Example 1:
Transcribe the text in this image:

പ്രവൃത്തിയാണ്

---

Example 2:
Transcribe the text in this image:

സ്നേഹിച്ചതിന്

WHAT YOU NEED TO DO: From the first entry above to the last, repeat everything exactly.

EXERCISE ANSWER:
Example 1:
Transcribe the text in this image:

പ്രവൃത്തിയാണ്

---

Example 2:
Transcribe the text in this image:

സ്നേഹിച്ചതിന്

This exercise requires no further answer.